# EXCERPTED DATA
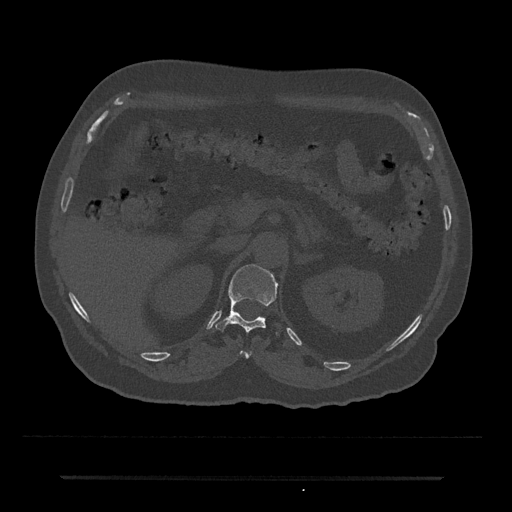
CT including the spine, one axial slice. Slice 127 of 797 in the series (ordered by position). Reconstruction kernel Br40s/3. Bone window (W 1800 / L 400 HU). 0.5 mm slice thickness. 512 × 512 image matrix, field of view 437 × 437 mm. Male patient, age 69 years. Case-level facts recorded for this patient, not image findings: primary cancer: prostate.
Structures marked on this image (semi-automatically segmented with operator editing):
- T11 vertebra: bounding box (x1, y1, x2, y2) in pixels: (240, 351, 251, 358)
- T12 vertebra: (215, 264, 279, 336)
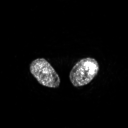
FDG PET of an extremity soft-tissue mass (from a PET/CT study), one axial slice; slice 196 of 267 in the series (ordered by position); 3.27 mm slice thickness; 128 × 128 image matrix, field of view 700 × 700 mm. Female patient, age 62 years. Case-level facts recorded for this patient, not image findings: histological type: undifferentiated – high grade; grade: high; site of the primary tumour: left thigh.
Outlined on this slice (expert contour drawn on MRI and transferred to this co-registered scan by the dataset authors):
- gross tumour volume including surrounding oedema: bounding box (x1, y1, x2, y2) in pixels: (85, 62, 95, 72)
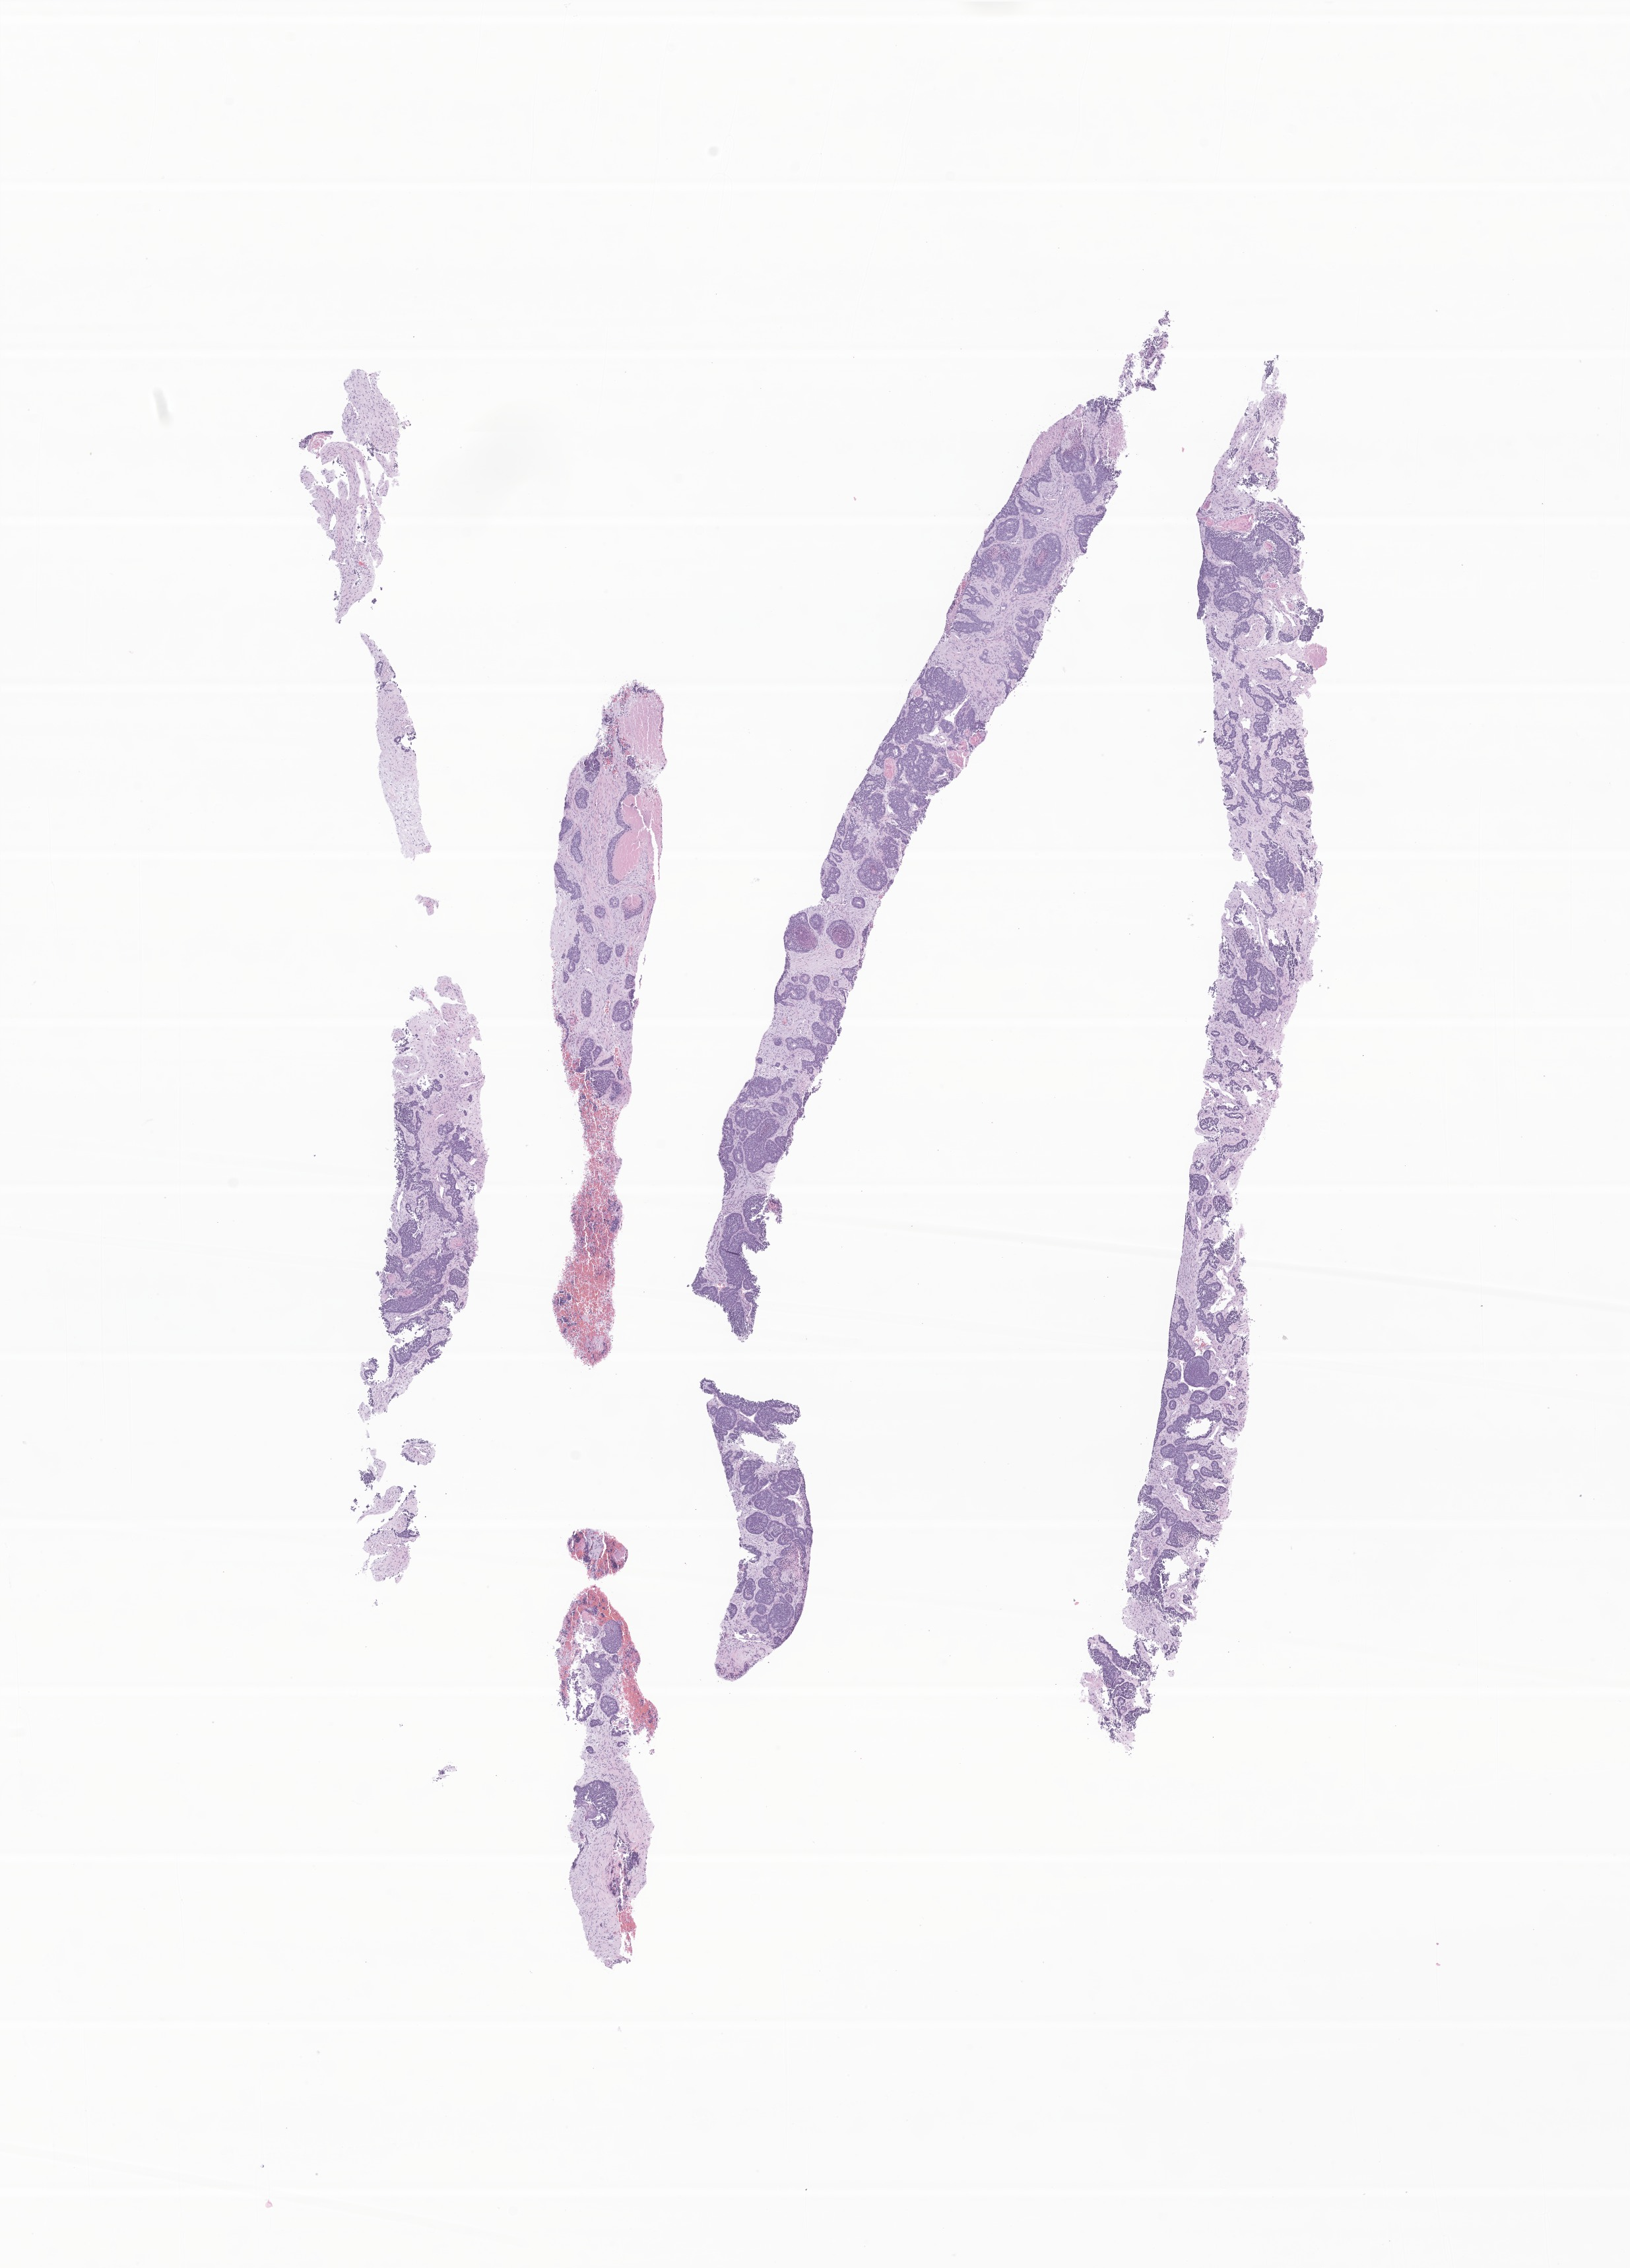
Digitized haematoxylin and eosin-stained section of tumor tissue — shown as a low-resolution overview of the whole scanned area (about 10.4 x 14.5 mm); FFPE section. Male patient, age 105 months (8 years 9 months).
Diagnosis (ICD-O-3 morphology term): Carcinoma, metastatic, NOS.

# TASK DESCRIPTION
Each line above gets copied exactly; leave the pictures out.

# OUTPUT BELOW
CT including the spine, one axial slice. Slice 127 of 797 in the series (ordered by position). Reconstruction kernel Br40s/3. Bone window (W 1800 / L 400 HU). 0.5 mm slice thickness. 512 × 512 image matrix, field of view 437 × 437 mm. Male patient, age 69 years. Case-level facts recorded for this patient, not image findings: primary cancer: prostate.
Structures marked on this image (semi-automatically segmented with operator editing):
- T11 vertebra: bounding box (x1, y1, x2, y2) in pixels: (240, 351, 251, 358)
- T12 vertebra: (215, 264, 279, 336)
FDG PET of an extremity soft-tissue mass (from a PET/CT study), one axial slice; slice 196 of 267 in the series (ordered by position); 3.27 mm slice thickness; 128 × 128 image matrix, field of view 700 × 700 mm. Female patient, age 62 years. Case-level facts recorded for this patient, not image findings: histological type: undifferentiated – high grade; grade: high; site of the primary tumour: left thigh.
Outlined on this slice (expert contour drawn on MRI and transferred to this co-registered scan by the dataset authors):
- gross tumour volume including surrounding oedema: bounding box (x1, y1, x2, y2) in pixels: (85, 62, 95, 72)
Digitized haematoxylin and eosin-stained section of tumor tissue — shown as a low-resolution overview of the whole scanned area (about 10.4 x 14.5 mm); FFPE section. Male patient, age 105 months (8 years 9 months).
Diagnosis (ICD-O-3 morphology term): Carcinoma, metastatic, NOS.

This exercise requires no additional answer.